→ Fragmento del documento:

********

Persigue el señor Pardo distinguir entre la ‘Política política’ y los diversos populismos que se valen de la ‘política’ como del primer instrumento a mano en una situación de urgencia, pues, dice, estos no quieren otra política sino otra cosa mejor que la política, lo cual el señor Pardo desconoce qué puede ser y, consecuente, no se expone a aclararlo. Para ello, como en cualquier discurso político, y el suyo lo es por mucho que quiera rebajarlo a una modestísimo contribución léxica, recurre, una vez más, al pueblo, que para él permanece –yo diría que invariable pese a todo- en un antes y un después de la ‘actuación política’. De modo que sólo depende de qué ‘pueblo histórico’ hablamos para determinar con acierto si somos populistas o políticos. Mientras que a los populistas los distingue su invocación a un ‘pueblo’ (ilusorio) anterior y superior a la Constitución. Los políticos (debe añadirse: de carrera), por el contrario, son aquellos capaces de reconocer que el ‘pueblo preconstitucional’ es precisamente el que tuvieron que abandonar los fundadores del Estado moderno para instituir el poder público, para a continuación aclarar cómo el poder público no es la expresión de una voluntad popular previa, sino la configuración misma de tal voluntad por medio de la ley. Yo, por supuesto, no diría que no es así como lo expone el señor Pardo, e incluso me lo creo. Pero el que me lo crea, como que las ostras son afrodisiacas, tampoco me resulta óbice, valladar o cortapisa para no tomármelo como una tremenda grosería, o una de esas verdades que, antaño, la ‘prudencia política’ aconsejaba pronunciarlas en latín, como la misa que no deja de ser.

********

→ Material de estudio:
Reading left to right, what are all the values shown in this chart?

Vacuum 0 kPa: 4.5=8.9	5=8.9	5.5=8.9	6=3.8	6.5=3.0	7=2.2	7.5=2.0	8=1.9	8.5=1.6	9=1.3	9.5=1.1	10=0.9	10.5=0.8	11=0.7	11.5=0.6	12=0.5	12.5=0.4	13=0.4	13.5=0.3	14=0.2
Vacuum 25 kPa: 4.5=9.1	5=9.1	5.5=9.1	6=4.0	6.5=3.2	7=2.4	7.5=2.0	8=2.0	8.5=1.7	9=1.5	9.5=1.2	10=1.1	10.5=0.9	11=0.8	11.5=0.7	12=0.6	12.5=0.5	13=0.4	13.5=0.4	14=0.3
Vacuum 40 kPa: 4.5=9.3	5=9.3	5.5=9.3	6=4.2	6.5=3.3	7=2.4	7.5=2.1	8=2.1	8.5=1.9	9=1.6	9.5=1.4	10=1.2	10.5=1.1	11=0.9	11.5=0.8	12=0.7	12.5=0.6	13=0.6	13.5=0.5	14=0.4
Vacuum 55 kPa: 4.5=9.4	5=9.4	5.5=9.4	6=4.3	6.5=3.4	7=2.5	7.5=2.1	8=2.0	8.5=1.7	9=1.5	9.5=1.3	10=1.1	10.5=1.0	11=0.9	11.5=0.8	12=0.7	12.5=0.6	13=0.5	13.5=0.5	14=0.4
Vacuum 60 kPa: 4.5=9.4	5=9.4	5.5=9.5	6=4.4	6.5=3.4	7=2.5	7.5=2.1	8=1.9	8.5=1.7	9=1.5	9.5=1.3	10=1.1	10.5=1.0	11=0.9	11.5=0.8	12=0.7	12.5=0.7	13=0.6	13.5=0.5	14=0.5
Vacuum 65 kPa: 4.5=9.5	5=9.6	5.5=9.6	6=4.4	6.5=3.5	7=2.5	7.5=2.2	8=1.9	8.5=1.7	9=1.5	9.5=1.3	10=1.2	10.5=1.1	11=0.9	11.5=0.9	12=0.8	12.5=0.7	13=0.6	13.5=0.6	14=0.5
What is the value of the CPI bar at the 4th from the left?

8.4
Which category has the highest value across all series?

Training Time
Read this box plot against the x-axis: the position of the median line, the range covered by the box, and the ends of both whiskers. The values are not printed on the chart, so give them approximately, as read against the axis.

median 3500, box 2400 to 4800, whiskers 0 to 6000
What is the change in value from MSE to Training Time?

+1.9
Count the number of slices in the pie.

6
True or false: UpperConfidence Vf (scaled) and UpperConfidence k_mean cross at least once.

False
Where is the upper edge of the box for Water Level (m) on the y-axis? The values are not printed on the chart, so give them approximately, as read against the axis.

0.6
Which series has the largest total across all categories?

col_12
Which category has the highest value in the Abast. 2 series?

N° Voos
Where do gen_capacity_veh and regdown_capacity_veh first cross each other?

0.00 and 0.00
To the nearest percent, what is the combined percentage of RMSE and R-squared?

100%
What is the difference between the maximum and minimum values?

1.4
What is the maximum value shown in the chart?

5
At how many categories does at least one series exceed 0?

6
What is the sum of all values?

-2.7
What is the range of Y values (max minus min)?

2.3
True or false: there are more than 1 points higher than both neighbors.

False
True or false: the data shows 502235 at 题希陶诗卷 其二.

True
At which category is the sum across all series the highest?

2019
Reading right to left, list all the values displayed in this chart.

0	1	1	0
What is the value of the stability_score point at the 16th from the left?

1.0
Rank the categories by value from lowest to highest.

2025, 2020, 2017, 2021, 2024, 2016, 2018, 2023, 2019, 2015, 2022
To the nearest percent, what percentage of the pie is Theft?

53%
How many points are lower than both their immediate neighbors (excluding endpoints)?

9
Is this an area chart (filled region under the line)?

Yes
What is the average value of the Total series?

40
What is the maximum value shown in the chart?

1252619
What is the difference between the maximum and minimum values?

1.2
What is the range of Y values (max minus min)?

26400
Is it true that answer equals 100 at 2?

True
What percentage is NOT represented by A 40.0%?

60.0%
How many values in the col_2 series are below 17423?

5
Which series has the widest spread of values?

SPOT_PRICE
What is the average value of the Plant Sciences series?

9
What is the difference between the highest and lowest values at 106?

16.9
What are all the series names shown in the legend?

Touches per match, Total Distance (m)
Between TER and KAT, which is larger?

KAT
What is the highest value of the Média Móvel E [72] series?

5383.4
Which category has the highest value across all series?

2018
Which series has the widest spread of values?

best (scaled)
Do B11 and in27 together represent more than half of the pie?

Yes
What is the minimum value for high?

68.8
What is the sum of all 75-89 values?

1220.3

********

→ Enunciado:
Resume en dos oraciones el fragmento sobre la distinción entre política y populismo. Los datos proceden de otra fuente.

→ Solución:
El señor Pardo busca distinguir entre la ‘Política política’ y los populismos, a los que distingue su invocación a un ‘pueblo’ ilusorio anterior y superior a la Constitución, mientras que los políticos reconocen que el poder público no es la expresión de una voluntad popular previa, sino su configuración por medio de la ley. Quien escribe no niega que sea así e incluso lo cree, pero aun así lo toma como una tremenda grosería.